Продолжите текст о падении статуса России после распада СССР, начав сразу после его последнего предложения.

_Текст документа_:
%%
Оценив состояние страны «на входе» — в 1989 г., и «на выходе» — в 2007 г., сравнив с альтернативами и аналогами, нельзя было уже не признать, что на два десятилетия статус страны был серьёзно понижен по сравнению с ожидаемыми и реально достижимыми траекториями. Только экономический ущерб России после распада СССР составил более 4 трлн долларов в текущих ценах. Это примерно два годовых ВВП, что сопоставимо с экономическим ущербом СССР в Великой Отечественной войне. Таков же по масштабу и уровень демографических потерь.
На другой стороне этих расчётов — весомый экономический выигрыш. Он составился из прямого оттока материальных и финансовых ресурсов в условиях ударно ослабленного рубля, открытия рынков и многого другого, «реформаторского». В самом обобщённом виде страна из сверхдержавы молниеносно рухнула до положения региональной державы, впавшей в экономическую, политическую и многие другие зависимости, пожертвовав многими сторонами своего суверенитета. Дело не в дипломатических эффектах статуса суверенного государства, тем более что на поверхности всё на месте — флаг, герб, гимн и, главное, СЯС. Страна, по сути, добровольно вышла из «большой игры», из системы уравнений безопасности, за которые принесено столько жертв и которые были признаны в Ялте, Потсдаме и Хельсинки в 1975 году, словно устав нести знамя строителей нового общества, разочаровавшись в нём и приняв «новую» идеологическую парадигму и как бы новый социальный строй, свергнутый в 1917‑м.
Статус государства возникает и фиксируется в ходе «большой игры» великих конкурирующих мировых держав, а вовсе не спонтанно в свободной игре по стихийным правилам на открытом всем ветрам рынке. Те, кто сформировал правила («хозяева игры»), присваивают статус игрокам и следят за присвоением реальных и мнимых выигрышей. Под эти статусы отстраиваются мейнстримные экспертные и медийные сообщества, эстрада и цирк, спорт и вообще вся экономика. Статусы — это не только вопрос ренты и её присвоения, обычно несправедливого и, как правило, недобросовестного. Статусы — это указатель на доминирующие модели бытия и сознания, предопределяющие ценности, мотивации и поведение масс людей, дух времени и культуры обществ. В конце концов, о чём в последние годы шум на информационных полях и в кулуарах? О национальной идее, о том, кто мы и куда идём, кто у нас «лица времени» и т. п. Сугубо онтологические вопросы.
%%
[Записанные данные]
%%
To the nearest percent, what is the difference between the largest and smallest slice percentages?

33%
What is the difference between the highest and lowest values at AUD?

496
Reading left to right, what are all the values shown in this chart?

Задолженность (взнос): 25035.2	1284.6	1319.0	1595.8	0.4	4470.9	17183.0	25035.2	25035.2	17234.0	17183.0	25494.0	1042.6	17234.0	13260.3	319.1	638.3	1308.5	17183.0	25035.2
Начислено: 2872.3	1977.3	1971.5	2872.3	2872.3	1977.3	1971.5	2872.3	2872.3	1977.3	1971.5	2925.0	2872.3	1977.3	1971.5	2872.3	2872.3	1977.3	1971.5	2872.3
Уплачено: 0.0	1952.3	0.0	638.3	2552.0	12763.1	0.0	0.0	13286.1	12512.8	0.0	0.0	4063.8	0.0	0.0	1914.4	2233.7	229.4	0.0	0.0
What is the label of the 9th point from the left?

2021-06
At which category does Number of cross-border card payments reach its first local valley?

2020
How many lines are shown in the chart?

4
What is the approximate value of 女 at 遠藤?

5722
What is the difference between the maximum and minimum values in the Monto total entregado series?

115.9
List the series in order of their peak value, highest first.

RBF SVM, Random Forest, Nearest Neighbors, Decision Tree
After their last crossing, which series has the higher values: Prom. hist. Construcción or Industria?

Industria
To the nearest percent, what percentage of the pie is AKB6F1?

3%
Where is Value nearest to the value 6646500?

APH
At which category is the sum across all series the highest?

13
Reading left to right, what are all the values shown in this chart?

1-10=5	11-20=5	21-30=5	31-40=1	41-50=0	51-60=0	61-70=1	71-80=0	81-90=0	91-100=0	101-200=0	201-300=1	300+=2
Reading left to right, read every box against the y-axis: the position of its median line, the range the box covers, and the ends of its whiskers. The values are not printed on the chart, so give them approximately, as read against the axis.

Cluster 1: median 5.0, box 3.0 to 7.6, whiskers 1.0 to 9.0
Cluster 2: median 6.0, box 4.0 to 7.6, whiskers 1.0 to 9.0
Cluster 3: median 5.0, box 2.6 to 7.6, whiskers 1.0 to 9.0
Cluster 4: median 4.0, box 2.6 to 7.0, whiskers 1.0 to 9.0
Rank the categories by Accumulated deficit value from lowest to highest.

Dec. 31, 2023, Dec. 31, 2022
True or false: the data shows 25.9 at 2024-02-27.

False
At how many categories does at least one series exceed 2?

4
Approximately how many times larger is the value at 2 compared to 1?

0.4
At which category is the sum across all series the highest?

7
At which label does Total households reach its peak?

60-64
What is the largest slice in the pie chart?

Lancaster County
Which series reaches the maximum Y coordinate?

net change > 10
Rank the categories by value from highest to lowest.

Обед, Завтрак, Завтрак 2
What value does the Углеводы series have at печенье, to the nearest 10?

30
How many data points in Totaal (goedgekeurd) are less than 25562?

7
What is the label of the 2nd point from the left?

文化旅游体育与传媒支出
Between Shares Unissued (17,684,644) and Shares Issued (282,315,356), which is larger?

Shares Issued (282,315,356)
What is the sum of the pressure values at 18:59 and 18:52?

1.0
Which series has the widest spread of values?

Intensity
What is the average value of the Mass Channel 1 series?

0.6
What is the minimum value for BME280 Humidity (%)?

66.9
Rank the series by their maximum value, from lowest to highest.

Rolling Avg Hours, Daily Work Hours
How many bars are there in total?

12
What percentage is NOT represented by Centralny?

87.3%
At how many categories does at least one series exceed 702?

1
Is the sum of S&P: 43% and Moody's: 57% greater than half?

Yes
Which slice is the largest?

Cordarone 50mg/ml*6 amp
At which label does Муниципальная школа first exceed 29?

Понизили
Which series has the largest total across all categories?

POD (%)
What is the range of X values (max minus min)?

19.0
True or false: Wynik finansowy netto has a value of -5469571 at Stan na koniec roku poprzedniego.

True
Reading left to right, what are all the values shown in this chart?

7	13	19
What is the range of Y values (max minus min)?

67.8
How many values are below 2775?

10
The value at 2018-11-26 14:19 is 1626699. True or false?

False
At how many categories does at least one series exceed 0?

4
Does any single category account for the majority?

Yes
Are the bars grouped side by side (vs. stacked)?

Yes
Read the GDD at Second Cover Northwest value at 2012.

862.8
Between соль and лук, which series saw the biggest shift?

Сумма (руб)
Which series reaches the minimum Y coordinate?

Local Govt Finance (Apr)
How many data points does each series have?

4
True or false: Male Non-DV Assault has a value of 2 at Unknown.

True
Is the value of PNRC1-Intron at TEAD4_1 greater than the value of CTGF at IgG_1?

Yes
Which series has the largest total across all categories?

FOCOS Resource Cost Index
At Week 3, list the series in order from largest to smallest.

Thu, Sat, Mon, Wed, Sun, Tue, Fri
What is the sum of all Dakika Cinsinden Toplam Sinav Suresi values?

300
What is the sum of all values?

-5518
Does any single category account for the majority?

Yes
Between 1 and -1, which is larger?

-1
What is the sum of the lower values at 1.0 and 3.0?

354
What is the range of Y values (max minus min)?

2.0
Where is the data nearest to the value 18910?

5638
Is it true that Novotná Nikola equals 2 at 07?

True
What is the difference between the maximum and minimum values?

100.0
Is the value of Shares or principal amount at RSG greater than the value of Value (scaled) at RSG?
%%
_Поле ответа_:
В ходе перестройки произошла ликвидация целостности, идеологии, институтов и социального строя СССР и всей союзнической коалиции с её несущими конструкциями — СЭВом и Варшавским договором. Как ключевой выигрыш этой радикальной трансформации («исчезновение геополитической реальности»!) была сформирована иллюзия: а) мира за счёт вхождения внутрь глобальной системы прежнего соперника (вместо военной мощи как гарантии мира) и б) улучшения уровня жизни за счёт экономической свободы, либерализации рынка и отсечения от России показавшихся обузой частей Союза (на фоне разочарования в возможностях плановой системы и дефектов распределения и перераспределения ресурсов, богатства и доходов между союзными республиками). По существу, состоялось одностороннее и почти полное разоружение одной стороны. Де-факто — это была капитуляция СССР и всех его частей.
В 1990‑е и начале 2000‑х годов последствия сделанного в 1990–1993 годах выбора едва не стоили целостности самой России. Далее вектор эволюции России вёл, пусть и непоследовательно, к ультиматуму декабря 2021 года и СВО. Но за всеми этими переменами стоит эволюция господствующих парадигм.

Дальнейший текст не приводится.